▶ _Stated task_
Copy every line of text from the data below word for word, and leave the pictures out.

▶ _Material provided_
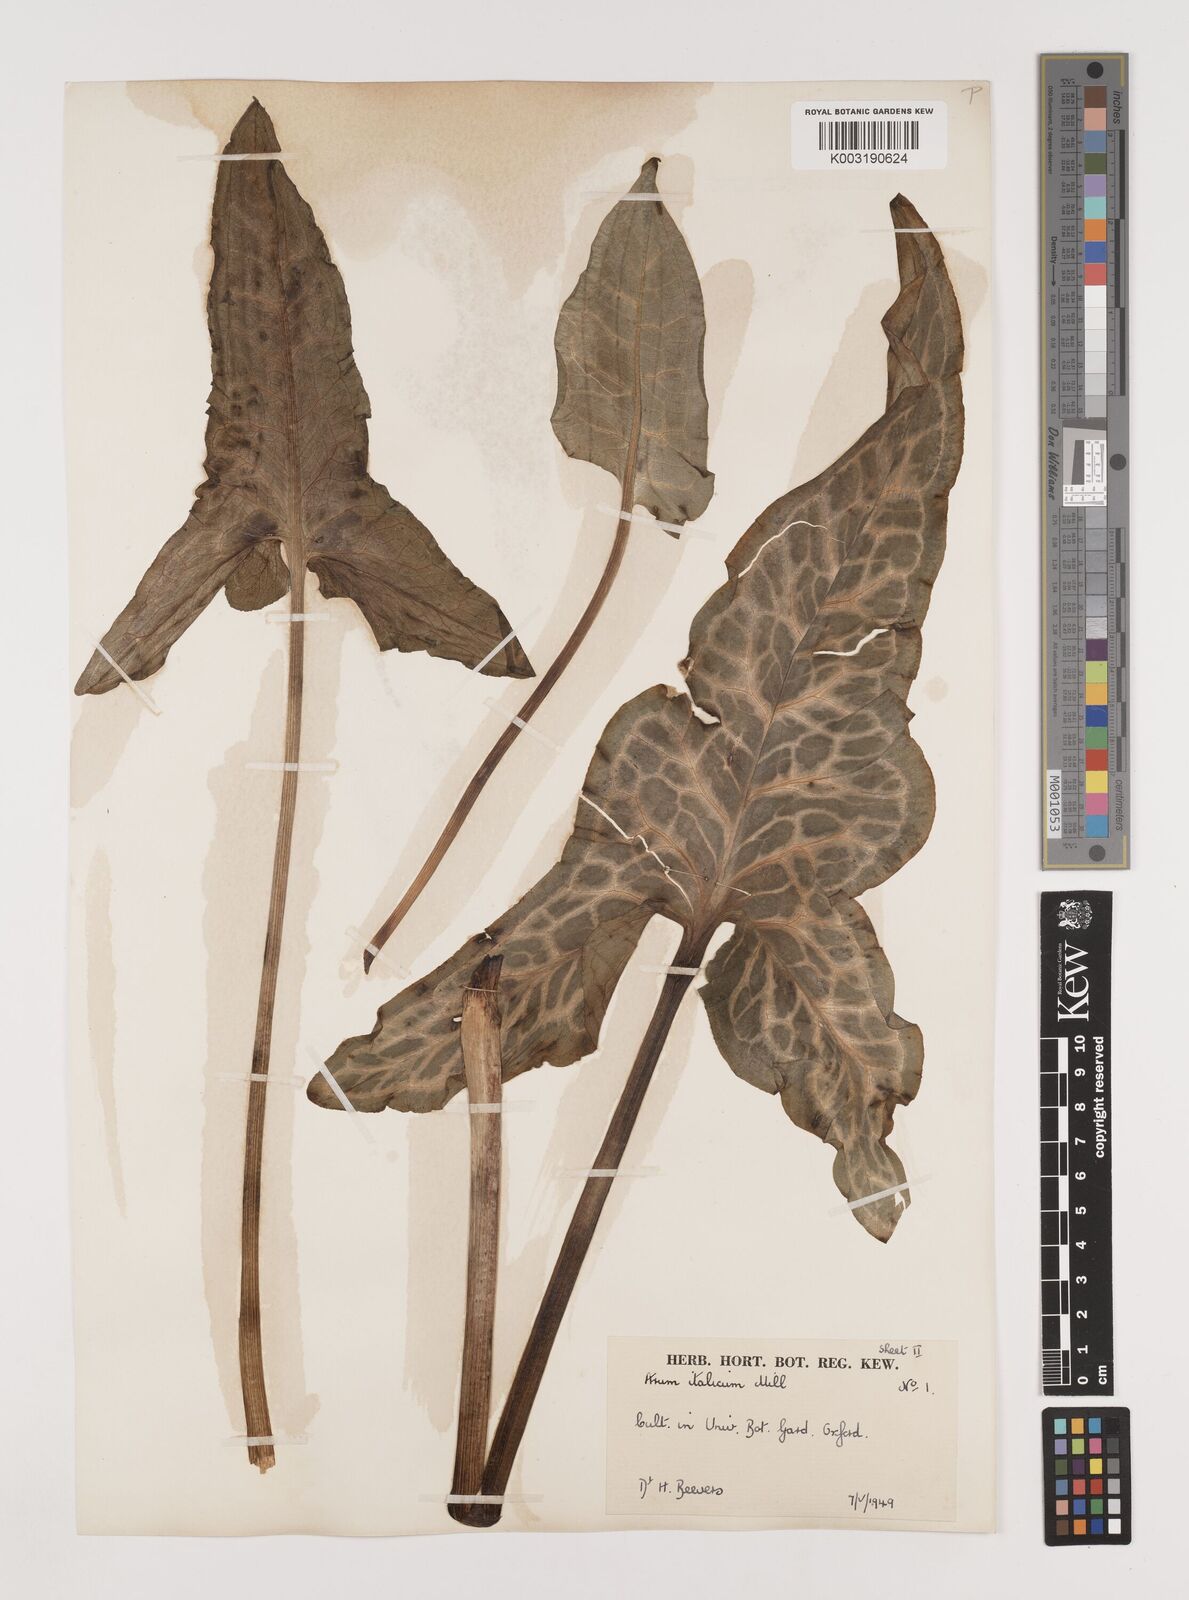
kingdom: Plantae
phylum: Tracheophyta
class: Liliopsida
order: Alismatales
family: Araceae
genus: Arum
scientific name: Arum italicum
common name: Italian lords-and-ladies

▶ _Completed exercise_
kingdom: Plantae
phylum: Tracheophyta
class: Liliopsida
order: Alismatales
family: Araceae
genus: Arum
scientific name: Arum italicum
common name: Italian lords-and-ladies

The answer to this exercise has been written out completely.